[Opening EXTRACTED ENTRIES section]

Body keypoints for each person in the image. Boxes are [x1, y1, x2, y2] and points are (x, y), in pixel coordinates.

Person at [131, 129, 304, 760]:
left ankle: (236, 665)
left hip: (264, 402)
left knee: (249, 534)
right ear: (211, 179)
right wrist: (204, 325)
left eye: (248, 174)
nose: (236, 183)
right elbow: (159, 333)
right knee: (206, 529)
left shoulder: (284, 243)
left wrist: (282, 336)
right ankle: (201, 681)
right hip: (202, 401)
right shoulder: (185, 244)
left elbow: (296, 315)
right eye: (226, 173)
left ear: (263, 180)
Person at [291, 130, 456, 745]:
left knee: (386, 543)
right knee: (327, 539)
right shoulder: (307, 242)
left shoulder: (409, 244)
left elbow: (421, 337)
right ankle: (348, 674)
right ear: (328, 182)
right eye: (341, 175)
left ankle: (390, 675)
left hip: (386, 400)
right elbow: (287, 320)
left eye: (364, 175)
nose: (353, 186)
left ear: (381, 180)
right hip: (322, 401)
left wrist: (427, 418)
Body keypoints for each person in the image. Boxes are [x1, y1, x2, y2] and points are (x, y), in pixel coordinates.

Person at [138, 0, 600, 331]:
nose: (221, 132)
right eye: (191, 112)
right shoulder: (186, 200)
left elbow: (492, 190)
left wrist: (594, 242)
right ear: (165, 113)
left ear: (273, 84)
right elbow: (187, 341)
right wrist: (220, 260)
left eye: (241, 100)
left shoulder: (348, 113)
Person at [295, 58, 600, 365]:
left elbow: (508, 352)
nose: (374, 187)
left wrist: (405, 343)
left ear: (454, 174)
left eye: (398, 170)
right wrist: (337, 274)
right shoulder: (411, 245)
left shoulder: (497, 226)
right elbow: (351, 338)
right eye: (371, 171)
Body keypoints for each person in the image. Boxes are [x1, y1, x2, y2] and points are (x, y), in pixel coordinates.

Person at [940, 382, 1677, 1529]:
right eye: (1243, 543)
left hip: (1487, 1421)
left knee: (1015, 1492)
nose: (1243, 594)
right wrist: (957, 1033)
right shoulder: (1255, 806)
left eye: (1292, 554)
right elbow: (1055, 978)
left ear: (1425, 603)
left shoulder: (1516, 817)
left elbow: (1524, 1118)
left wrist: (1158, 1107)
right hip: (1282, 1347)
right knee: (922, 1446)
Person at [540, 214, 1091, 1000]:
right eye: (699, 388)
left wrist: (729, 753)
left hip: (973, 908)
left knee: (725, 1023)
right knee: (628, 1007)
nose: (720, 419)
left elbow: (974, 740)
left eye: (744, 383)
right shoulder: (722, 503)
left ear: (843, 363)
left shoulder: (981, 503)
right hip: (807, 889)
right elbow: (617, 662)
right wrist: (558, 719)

[Closing EXTRACTED ENTRIES section]

# WORK REQUEST:
From the entries above, extract every line where the word "knee" appears.

# EXERCISE RESPONSE:
left knee: (249, 534)
right knee: (206, 529)
left knee: (386, 543)
right knee: (327, 539)
left knee: (1015, 1492)
right knee: (922, 1446)
left knee: (725, 1023)
right knee: (628, 1007)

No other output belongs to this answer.